On the closing date of the 2035 Debt Securitization, in consideration of our transfer to CLO VII of the initial closing date loan portfolio, PSLF received 100% of the Subordinated Notes (the "2035 Sub Notes") of CLO VII. The 2035 Sub Notes do not bear interest and had a stated value of approximately $54.0 million at the closing of the 2035 Debt Securitization.

 

The 2034 Asset-Backed Debt and 2035 Asset-Backed Debt are included in the Consolidated Statement of Assets, Liabilities and Members' Equity as debt of the Company and the sub notes were eliminated in consolidation.

 

 

17


PENNANTPARK SENIOR LOAN FUND, LLC

NOTES TO CONSOLIDATED FINANCIAL STATEMENTS

SEPTEMBER 30, 2023 (Continued)

 

 

 

11. COMMITMENT AND CONTINGENCIES

 

As of September 30, 2023 and 2022, the Company has $0.5 million and $0.1 million of unfunded commitments to fund investments.

 

The Company has provided general indemnifications to the Members, any affiliate of the Members, and any person acting on behalf of he Members or that affiliate when they act , in good faith, in the best interest of the Company.

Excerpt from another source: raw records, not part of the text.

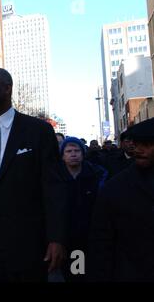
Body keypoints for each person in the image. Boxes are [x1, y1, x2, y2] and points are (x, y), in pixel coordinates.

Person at [0, 68, 67, 282]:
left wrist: (56, 238)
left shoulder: (38, 131)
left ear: (8, 88)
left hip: (28, 248)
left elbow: (53, 187)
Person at [88, 117, 154, 281]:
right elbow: (101, 241)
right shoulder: (115, 188)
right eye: (136, 143)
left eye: (146, 144)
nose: (138, 150)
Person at [59, 137, 107, 282]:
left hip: (91, 233)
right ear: (62, 155)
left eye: (76, 151)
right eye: (69, 151)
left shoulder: (97, 174)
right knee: (72, 272)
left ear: (82, 153)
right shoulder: (55, 176)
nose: (73, 154)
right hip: (65, 235)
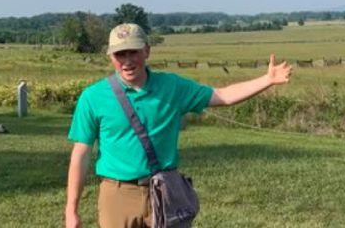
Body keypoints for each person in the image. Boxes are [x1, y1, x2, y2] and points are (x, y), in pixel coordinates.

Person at [64, 23, 292, 228]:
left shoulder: (172, 86)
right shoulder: (93, 97)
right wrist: (71, 210)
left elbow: (222, 96)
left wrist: (267, 80)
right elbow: (81, 155)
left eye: (133, 52)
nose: (127, 60)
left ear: (147, 51)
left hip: (164, 191)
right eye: (119, 54)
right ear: (111, 57)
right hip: (117, 195)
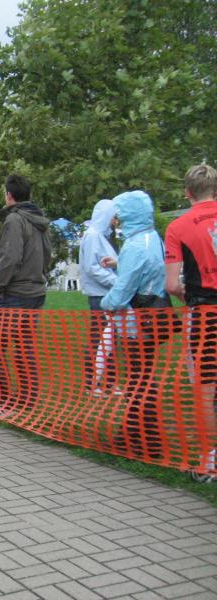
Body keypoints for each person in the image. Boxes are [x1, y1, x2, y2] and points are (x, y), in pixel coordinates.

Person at [100, 190, 166, 460]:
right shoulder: (152, 238)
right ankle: (132, 433)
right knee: (142, 378)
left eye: (119, 214)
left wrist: (105, 303)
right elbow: (141, 269)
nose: (116, 220)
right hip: (151, 319)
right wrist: (120, 262)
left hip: (136, 323)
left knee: (139, 381)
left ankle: (144, 439)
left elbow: (122, 292)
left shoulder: (135, 246)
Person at [0, 174, 51, 420]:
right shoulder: (40, 220)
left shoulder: (14, 219)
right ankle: (27, 401)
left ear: (9, 195)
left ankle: (5, 401)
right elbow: (48, 255)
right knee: (23, 347)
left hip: (15, 294)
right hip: (36, 291)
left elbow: (10, 257)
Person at [165, 164, 217, 482]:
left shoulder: (178, 227)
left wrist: (188, 294)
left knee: (206, 388)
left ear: (187, 192)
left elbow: (172, 284)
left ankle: (209, 460)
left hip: (204, 313)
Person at [78, 199, 120, 396]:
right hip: (99, 294)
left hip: (107, 293)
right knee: (99, 339)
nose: (115, 221)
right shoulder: (93, 236)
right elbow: (92, 268)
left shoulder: (102, 236)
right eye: (113, 216)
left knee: (109, 339)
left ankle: (108, 382)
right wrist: (117, 281)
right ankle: (92, 383)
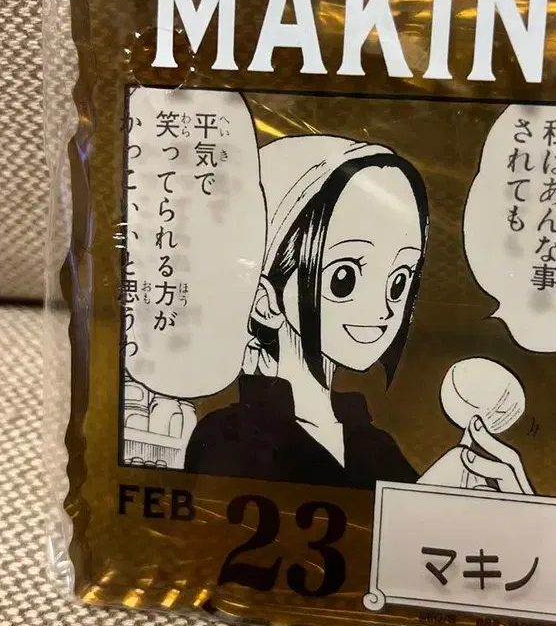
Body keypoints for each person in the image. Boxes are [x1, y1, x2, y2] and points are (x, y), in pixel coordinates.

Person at [184, 134, 532, 494]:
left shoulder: (376, 447)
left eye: (398, 282)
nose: (383, 310)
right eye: (344, 278)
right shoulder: (228, 438)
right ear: (265, 302)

The Company is unable to develop an estimate of the maximum potential amount of future payments that could potentially result from any hypothetical future claim but expects the risk of having to make any payments under these general business indemnifications to be remote.

 

12. SUBSEQUENT EVENTS

 

Subsequent events are evaluated and disclosed as appropriate for events occurring through the date of the consolidated financial statements were available to be issued on December 7, 2023. There were no events that require disclosure.